Kalau pada tahap awal, kesulitannya lain lagi, yakni karena karakter sosialnya memiliki mobilitas tinggi-sebagai konsekuensi masyarakat dagang dan perantau, maka penyebaran covid masih datang dari antar wilayah.
Secara keseluruhan terkesan, betapa sulitnya berkoordinasi secara vertical maupun horizontal di Aceh. Secara sosiologis, orang-orang cenderung bersikukuh pada statusnya, dan tidak berorientasi pada peran yang dapat disumbangkan untuk kemaslahatan.
Padahal, menurut Safrizal, Dirjen Adwil Kemendagri, dalam kondisi pandemic yang sulit diprediksi kapan berakhirnya. Hal yang sangat dibutuhkan adalah koordinasi. Titik pulih sangat tergantung pada penemuan vaksin atau virusnya melemah dengan sendirinya. Penanganan pandemic tidak bias dilakukan oleh aktor tunggal.
Pandemi permasalahan medis, sosial dan ekonomi. Sudah barang tentu persoalan medis ditangani oleh ahli medis dan institusinya. Bahkan Kepala RSZA, rumah sakit berada di garda belakang. Safrizal mengibaratkan dalam sebuah perang, rumah sakit adalah benteng terakhir ketahanan.
Pandemi sudah menjadi persoalan sosial. Pertama, dalam konteks Aceh, masih ada golongan masyarakat yang tidak percaya terhadap keberadaan Covid-19. Masih ada tokoh yang mengatakan: kami memakai masker karena ada pejabat yang berkunjung. Golongan ini belum membedakan antara keberadaan virus dengan belum memadainya kemampuan untuk mencegah Covid-19.
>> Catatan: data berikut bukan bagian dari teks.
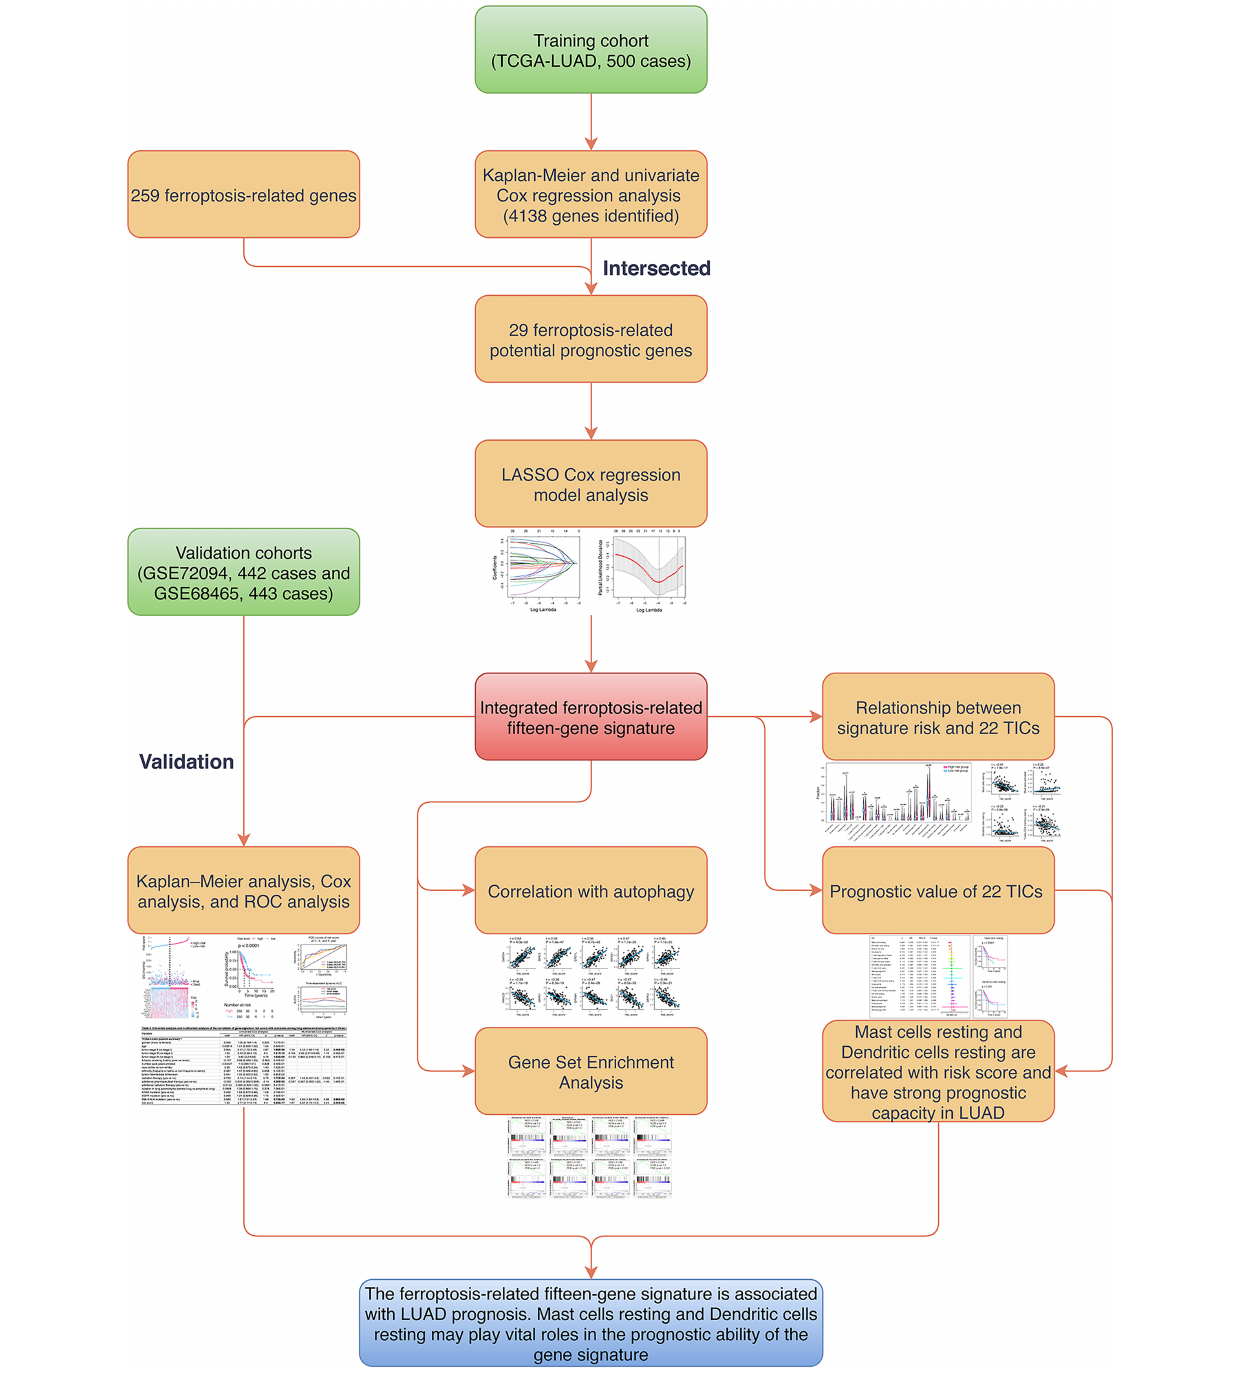
Frontiers in Cell and Developmental Biology |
Disisi lain, dampak sosial sudah menimbulkan xenophobia dan rasisme sehingga masyarakat terfragmentasi baik secara vertical-masyarakat versus pemerintah-maupun secara horizontal, antar kelompok masyarakat.
Satu hal yang dapat dipastikan bahwa serangan Covid-19 adalah fluktuatif, jika merujuk pada data statistik nasional maupun Aceh. Oleh karena itu, kebijakan pemerintah Aceh harus berselancar diatas fluktuasi pandemic. Bilamana menekankan dimensi kesehatan-kuratif dan preventif
Lalu kapan menekankan aspek sosial-untuk mematikan transmisi local dan antar wilayah dan kapan menekankan membangun jaringan pengamanan sosial, yang mana krisis ekonomi berkembang menuju resesi.
Bahkan para ekonom kritis sudah mendeklarasi bahwa kehidupan sudah masuk ke tahap resesi. Pertandanya, antara lain, sudah terjadi ketidakseimbangan antara produksi dan konsumsi, pertumbuhan ekonomi masuk ke tahap minus, impor lebih besar daripada ekspor, angka pengangguran meningkat, dan seterusnya.
Dalam kecenderungan kehidupan ke depan yang demikian, dan dengan perilaku pemangku kebijakan yang kesulitan berkoordinasi, maka kita tak bisa membayangkan pada tingkat mana tragedy kehidupan di Aceh yang akan terjadi.